Saved entries

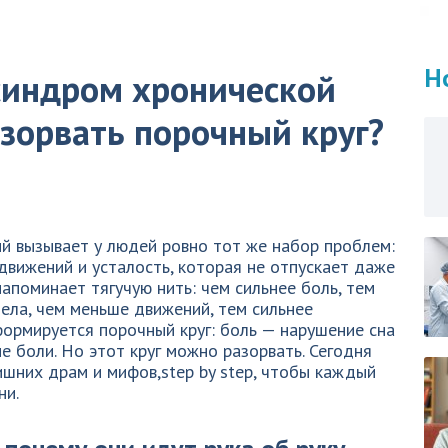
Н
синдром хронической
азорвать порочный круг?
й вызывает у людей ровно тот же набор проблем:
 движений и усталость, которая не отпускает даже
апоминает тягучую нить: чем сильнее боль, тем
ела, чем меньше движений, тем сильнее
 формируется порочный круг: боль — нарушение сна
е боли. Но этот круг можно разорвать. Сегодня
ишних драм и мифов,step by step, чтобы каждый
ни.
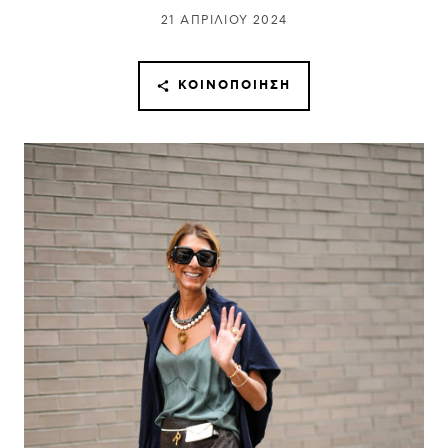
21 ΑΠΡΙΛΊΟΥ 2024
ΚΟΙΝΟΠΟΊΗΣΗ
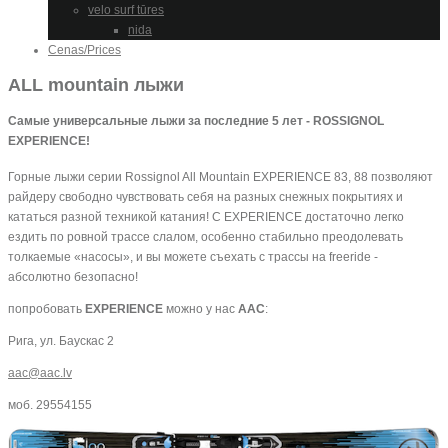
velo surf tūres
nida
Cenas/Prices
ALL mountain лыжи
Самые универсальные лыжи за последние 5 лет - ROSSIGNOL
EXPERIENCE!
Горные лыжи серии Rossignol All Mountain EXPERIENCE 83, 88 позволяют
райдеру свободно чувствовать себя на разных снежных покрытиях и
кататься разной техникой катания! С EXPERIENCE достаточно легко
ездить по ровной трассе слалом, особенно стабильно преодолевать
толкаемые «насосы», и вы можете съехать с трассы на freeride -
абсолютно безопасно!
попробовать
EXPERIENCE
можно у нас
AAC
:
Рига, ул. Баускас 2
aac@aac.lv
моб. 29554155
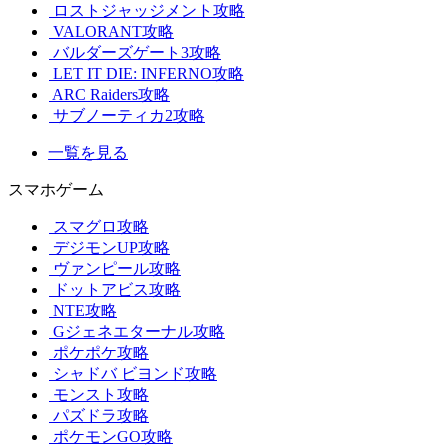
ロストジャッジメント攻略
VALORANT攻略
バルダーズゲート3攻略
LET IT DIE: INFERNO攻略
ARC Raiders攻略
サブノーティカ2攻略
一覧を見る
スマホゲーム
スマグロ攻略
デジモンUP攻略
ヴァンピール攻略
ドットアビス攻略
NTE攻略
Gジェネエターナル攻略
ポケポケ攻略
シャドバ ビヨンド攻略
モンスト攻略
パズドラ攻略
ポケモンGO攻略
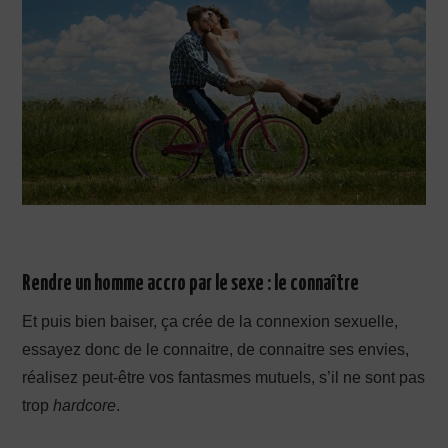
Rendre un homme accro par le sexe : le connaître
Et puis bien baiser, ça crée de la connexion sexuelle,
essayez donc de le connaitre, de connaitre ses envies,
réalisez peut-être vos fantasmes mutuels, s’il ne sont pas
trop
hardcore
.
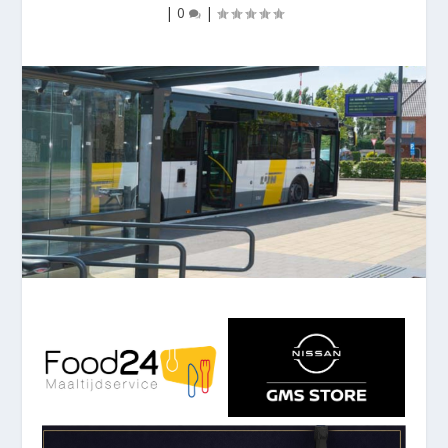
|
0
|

---

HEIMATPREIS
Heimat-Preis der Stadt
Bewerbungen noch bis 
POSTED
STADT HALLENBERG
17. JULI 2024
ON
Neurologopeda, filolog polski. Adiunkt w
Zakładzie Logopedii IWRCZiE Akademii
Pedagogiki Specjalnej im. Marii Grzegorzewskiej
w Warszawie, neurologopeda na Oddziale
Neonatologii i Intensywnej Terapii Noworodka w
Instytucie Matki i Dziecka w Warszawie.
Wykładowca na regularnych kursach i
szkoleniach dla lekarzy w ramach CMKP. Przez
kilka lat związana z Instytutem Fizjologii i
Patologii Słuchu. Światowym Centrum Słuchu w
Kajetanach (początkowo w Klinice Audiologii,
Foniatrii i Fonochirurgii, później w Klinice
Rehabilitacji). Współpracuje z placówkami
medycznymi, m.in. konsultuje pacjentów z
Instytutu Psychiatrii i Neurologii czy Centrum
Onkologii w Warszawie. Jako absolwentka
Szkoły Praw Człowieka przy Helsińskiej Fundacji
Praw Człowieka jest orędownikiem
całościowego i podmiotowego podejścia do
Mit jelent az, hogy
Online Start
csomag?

WORK INSTRUCTION:
Update the lines of material starting at the line containing "HEIMATPREIS" and ending at the line containing "szkoleniach dla lekarzy w ramach CMKP. Przez", replacing "szkoleniach" with "warsztatach" and changing nothing else. Return only those lines.

OUTPUT:
HEIMATPREIS
Heimat-Preis der Stadt
Bewerbungen noch bis 
POSTED
STADT HALLENBERG
17. JULI 2024
ON
Neurologopeda, filolog polski. Adiunkt w
Zakładzie Logopedii IWRCZiE Akademii
Pedagogiki Specjalnej im. Marii Grzegorzewskiej
w Warszawie, neurologopeda na Oddziale
Neonatologii i Intensywnej Terapii Noworodka w
Instytucie Matki i Dziecka w Warszawie.
Wykładowca na regularnych kursach i
warsztatach dla lekarzy w ramach CMKP. Przez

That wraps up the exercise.